The University of Minnesota has been selected by the National Institutes of Health as one of three Research Evaluation and Commercialization Hub (REACH) sites nationally to establish a university-wide strategic framework promoting commercialization and technology transfer in the life sciences and biomedical technology.

Supported by a $3 million NIH grant with another $3 million in matching U of M funds, the U’s MINREACH program will provide commercial expertise and resources needed for the development and commercialization of diagnostics, therapeutics, preventive medicine and medical devices. Vadim Gurvich, associate director of the college’s Institute for Therapeutics Discovery and Development, will co-lead the pharmaceutical side of the program.

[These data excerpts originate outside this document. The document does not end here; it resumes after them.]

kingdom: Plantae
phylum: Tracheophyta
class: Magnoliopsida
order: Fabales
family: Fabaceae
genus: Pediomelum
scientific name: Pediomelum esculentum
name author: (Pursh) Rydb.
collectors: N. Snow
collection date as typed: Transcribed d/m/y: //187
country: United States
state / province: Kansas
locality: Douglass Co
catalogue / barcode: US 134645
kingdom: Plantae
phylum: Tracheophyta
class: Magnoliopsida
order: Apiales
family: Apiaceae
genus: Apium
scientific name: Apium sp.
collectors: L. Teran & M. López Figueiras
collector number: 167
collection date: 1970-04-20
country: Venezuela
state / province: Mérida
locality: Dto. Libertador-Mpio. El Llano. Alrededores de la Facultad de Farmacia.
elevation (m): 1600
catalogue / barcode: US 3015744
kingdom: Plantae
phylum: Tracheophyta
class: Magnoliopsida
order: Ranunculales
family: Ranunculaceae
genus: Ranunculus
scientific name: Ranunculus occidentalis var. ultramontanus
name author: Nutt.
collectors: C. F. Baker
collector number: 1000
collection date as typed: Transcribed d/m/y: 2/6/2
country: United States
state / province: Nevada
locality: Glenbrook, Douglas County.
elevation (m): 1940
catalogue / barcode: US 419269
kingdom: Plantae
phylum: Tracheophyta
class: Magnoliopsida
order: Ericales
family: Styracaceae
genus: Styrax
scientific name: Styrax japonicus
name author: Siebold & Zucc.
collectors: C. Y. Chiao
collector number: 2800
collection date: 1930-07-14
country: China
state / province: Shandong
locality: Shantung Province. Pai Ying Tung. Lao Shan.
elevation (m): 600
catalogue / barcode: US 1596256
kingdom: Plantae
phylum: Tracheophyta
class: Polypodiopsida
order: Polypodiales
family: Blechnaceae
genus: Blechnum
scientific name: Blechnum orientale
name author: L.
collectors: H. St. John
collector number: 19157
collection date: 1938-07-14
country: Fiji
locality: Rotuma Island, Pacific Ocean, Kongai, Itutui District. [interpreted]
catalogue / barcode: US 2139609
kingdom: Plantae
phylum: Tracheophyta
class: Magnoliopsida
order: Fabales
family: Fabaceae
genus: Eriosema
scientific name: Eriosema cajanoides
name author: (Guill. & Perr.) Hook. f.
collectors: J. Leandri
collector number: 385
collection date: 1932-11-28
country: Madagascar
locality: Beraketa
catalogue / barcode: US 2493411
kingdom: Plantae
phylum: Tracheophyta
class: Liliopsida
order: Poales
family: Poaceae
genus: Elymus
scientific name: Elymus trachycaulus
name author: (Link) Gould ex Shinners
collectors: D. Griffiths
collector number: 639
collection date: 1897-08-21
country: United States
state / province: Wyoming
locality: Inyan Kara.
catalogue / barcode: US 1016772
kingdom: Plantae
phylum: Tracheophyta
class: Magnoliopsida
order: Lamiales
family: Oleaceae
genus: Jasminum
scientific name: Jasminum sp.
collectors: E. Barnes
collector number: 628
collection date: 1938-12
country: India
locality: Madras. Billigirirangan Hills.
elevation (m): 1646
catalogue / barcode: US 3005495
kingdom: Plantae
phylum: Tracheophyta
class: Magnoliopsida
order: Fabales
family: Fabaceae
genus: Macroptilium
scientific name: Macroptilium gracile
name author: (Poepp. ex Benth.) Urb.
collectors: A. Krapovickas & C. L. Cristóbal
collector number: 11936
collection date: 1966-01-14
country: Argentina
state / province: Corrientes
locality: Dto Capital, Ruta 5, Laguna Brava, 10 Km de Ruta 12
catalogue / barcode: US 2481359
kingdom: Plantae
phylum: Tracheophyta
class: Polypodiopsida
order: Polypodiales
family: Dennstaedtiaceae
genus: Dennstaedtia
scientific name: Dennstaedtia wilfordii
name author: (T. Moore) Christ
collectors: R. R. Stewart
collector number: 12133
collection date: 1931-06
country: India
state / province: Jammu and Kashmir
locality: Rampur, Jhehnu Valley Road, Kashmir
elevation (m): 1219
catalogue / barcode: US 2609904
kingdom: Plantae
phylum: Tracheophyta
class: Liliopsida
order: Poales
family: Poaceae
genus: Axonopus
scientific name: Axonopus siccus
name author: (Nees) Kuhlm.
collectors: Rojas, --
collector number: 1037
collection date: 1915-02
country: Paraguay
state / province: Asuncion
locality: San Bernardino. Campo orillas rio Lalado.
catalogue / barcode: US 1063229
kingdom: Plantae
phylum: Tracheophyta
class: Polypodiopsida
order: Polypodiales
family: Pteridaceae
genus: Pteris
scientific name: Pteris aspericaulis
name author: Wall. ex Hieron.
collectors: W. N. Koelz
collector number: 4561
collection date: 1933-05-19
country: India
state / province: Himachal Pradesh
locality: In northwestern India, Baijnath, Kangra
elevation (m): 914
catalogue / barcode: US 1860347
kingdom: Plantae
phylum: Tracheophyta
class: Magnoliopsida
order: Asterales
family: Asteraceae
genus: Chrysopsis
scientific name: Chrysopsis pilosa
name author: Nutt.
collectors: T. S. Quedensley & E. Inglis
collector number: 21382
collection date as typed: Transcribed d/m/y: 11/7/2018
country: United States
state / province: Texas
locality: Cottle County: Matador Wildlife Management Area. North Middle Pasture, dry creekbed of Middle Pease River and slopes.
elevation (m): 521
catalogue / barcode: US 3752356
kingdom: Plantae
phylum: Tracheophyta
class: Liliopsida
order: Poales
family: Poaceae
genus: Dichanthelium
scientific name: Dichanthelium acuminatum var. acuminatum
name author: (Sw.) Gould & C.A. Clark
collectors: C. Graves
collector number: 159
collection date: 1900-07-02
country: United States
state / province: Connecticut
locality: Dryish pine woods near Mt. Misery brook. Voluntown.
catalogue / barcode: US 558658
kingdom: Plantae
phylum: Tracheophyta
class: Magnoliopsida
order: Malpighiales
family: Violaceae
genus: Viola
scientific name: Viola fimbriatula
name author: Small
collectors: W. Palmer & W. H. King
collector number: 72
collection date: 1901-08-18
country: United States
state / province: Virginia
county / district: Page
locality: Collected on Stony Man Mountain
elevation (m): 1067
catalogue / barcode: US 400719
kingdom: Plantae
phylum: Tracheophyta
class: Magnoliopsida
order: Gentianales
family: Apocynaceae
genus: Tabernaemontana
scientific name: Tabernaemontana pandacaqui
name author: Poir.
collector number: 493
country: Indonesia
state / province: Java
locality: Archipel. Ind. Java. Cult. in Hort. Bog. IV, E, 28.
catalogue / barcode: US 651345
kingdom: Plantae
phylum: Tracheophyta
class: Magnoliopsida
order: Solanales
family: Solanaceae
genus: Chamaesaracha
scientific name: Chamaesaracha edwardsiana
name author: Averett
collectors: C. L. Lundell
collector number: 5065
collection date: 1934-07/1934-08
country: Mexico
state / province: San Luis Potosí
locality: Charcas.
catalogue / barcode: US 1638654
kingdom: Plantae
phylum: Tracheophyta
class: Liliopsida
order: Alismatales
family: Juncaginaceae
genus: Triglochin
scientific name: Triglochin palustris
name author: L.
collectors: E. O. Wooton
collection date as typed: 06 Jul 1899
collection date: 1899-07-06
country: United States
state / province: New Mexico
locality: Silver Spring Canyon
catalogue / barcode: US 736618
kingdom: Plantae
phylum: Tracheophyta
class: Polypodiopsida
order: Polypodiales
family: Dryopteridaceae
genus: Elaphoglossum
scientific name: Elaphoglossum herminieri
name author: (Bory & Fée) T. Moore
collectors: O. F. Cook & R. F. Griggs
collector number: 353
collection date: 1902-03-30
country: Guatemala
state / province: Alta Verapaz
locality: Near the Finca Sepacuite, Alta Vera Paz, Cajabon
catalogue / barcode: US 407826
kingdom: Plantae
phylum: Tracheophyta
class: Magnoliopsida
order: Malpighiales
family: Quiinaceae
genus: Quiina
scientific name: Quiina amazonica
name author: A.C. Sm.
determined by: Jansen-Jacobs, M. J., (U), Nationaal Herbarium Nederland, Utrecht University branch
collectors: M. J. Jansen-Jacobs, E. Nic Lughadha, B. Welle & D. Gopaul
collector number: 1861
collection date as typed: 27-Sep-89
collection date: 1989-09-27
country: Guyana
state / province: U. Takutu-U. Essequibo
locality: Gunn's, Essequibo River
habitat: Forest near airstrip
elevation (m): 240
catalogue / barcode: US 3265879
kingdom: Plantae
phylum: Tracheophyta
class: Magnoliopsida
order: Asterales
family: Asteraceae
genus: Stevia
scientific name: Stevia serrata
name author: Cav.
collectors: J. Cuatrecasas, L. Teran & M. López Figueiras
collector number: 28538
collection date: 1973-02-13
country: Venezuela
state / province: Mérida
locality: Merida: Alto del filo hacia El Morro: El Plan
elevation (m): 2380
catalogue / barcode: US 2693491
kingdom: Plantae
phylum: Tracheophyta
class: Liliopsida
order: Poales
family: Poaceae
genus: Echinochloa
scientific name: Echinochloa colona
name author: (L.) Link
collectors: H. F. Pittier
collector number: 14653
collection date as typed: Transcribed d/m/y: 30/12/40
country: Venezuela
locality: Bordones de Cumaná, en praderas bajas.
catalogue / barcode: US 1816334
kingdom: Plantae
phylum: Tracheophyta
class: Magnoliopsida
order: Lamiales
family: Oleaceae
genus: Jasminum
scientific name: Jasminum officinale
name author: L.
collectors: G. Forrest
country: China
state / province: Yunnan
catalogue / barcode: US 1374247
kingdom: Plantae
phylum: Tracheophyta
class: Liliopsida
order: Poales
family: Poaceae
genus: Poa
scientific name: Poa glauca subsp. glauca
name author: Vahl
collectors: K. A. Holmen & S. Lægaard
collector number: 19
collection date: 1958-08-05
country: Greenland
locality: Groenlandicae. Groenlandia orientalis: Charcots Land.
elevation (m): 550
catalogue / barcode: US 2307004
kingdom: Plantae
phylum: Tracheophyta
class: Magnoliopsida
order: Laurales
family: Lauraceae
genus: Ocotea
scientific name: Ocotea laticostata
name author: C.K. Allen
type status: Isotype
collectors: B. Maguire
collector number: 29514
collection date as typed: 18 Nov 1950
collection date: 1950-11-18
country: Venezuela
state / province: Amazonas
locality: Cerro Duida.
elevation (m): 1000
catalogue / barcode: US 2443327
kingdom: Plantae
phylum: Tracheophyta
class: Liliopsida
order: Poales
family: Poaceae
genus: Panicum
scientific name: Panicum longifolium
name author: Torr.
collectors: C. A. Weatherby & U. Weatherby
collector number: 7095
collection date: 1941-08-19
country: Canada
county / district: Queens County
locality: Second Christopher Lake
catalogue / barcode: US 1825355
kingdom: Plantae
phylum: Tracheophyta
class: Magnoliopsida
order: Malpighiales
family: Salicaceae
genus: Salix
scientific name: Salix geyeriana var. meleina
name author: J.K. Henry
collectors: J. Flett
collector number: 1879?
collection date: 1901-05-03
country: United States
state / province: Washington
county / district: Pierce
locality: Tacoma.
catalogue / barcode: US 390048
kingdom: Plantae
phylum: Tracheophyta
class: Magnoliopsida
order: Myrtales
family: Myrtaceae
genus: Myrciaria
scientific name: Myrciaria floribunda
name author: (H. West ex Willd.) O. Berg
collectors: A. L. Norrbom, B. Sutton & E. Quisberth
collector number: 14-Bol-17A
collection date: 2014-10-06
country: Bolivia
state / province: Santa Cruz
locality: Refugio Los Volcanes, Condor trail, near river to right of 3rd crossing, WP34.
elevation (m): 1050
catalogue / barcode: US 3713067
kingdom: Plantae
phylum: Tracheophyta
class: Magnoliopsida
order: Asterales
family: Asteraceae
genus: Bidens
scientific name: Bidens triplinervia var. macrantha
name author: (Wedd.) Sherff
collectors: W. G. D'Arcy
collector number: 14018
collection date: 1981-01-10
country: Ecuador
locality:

The program will establish new industry partnerships, strengthen existing partnerships, and provide entrepreneurial, commercial-style education for innovators to accelerate the pace at which innovations reach the marketplace. It will fund between 10-20 research projects a year. Under the program, workshops and industry mentors will coach faculty in key aspects of commercialization, including subjects like competition, venture capital and market assessment. Meanwhile, the program will identify and address barriers in the academic environment that may hinder commercialization.

MIN-REACH builds upon several existing, nationallyrecognized programs at the U designed to advance sponsored research and technology commercialization, including Minnesota Innovation Partnerships (MNIP), Discovery Capital and MINCorps, an NSF-funded program that promotes student entrepreneurship in science and engineering. MIN-REACH will also build upon Minnesota’s long history of success in medical innovation, as the state is home to the top 17 publicly traded medical device companies in the U.S. At the U of M, medical innovations are among the most prominent inventions of the U’s commercialization portfolio.

Other U of M principal investigators include Charles Muscoplat, adjunct professor of medicine and professor of food science and nutrition; Allison Hubel, professor of mechanical engineering and director of the U’s Biopreservation Core Resource; Bin He, professor of biomedical engineering and director of the Institute for Engineering in Medicine; and Kevin Peterson, director of the Center for Excellence in Primary Care. The motto of MIN-REACH is “Coaching to Success” which is based upon a pilot program started at the University in 2011.